The Alaska state Ferry Tustumena spent at least five extra days off the water and missed its first scheduled sailing earlier this month, and it is headed for Unalaska this weekend. But it’s still unclear what a possible state government shutdown could mean if the legislature fails to fund a budget by the start of the next fiscal year.
Jeremy Woodrow is a spokesman with the Alaska Department of Transportation. He says repairs were made to a water main line essential in the event of a fire on the Tustumena. He said pieces of steel in the car deck on the 51-year old ship were also replaced.
“Those are just items that come along with the age of the vessel,” said Woodrow. “That actually emphasizes why we’re working on designing a replacement for the ferry and we’ll actually be working on replacing the Tustumena in the near future.”
Woodrow said a final design for a replacement ship should be completed by the end of December.
But whether a new ferry becomes a reality is in question. In February, the legislature proposed a 10 percent reduction in funding to the ferry system.
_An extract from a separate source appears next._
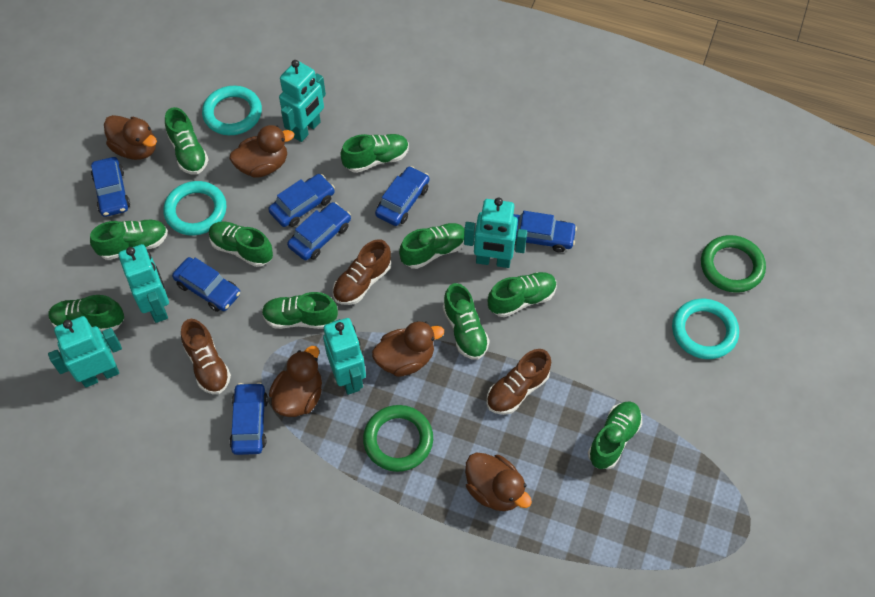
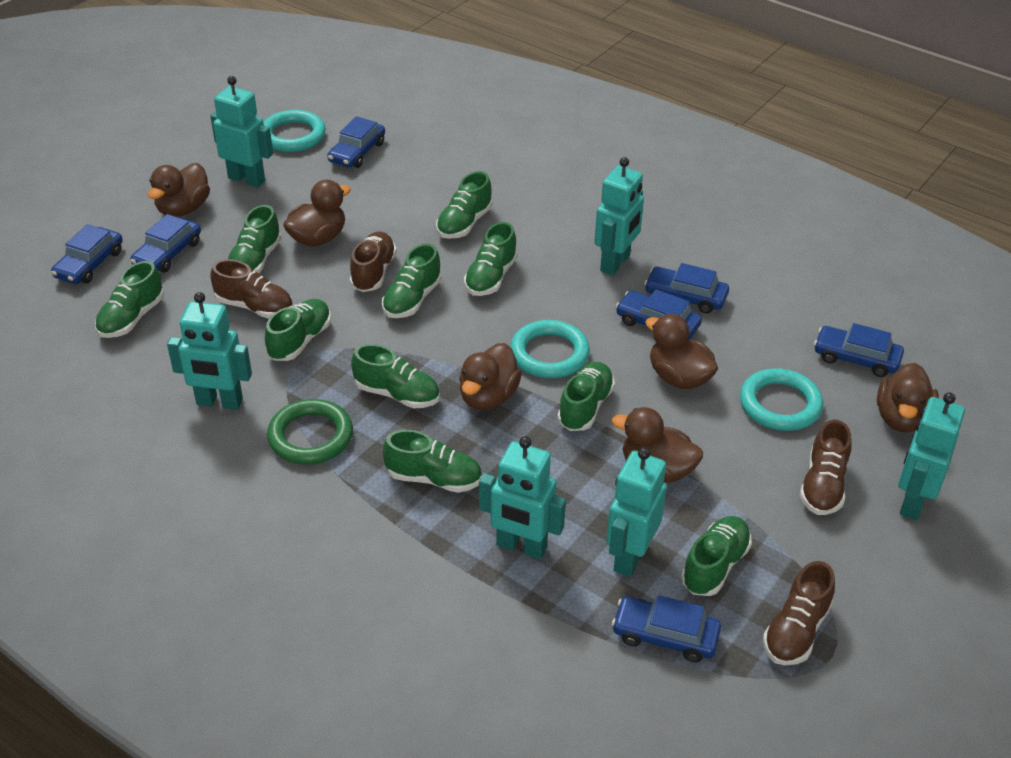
brown duck: [104,115,157,160] [230,125,294,178] [269,346,322,417] [372,321,444,377] [465,453,532,511] = 5 -> [148,163,210,217] [283,180,351,246] [459,343,522,410] [612,407,703,483] [645,314,718,389] [877,363,939,433] = 6
brown shoe: [181,319,231,394] [333,239,391,305] [487,349,551,415] = 3 -> [210,259,293,318] [350,232,397,292] [763,561,835,665] [800,420,851,515] = 4
green ring: [363,405,433,472] [701,235,766,293] = 2 -> [267,399,353,465] = 1
turquoise robot: [48,316,122,388] [119,244,169,323] [279,60,326,142] [323,318,366,395] [464,198,527,268] = 5 -> [167,292,252,410] [210,76,273,187] [479,436,566,560] [594,157,644,275] [606,447,667,577] [898,392,965,520] = 6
In response, earlier this month, Governor Bill Walker transferred $5.5 million dollars from this year’s fuel fund to next year’s operating budget for the ferry system. That money was included in a spending plan lawmakers already passed.
But as legislators continue to spar of the state’s budget, Woodrow says it’s unclear what might happen to the ferry system if Alaska’s state government shuts down.
“It’s too early to say whether the ferry system will or will not be impacted,” he said. “It’s a process that’s unprecedented and therefore we’re going through new territory in terms of what can and can’t be done.”
Woodrow says the Department of Transportation is working with the Governor’s administration to identify ‘essential services.’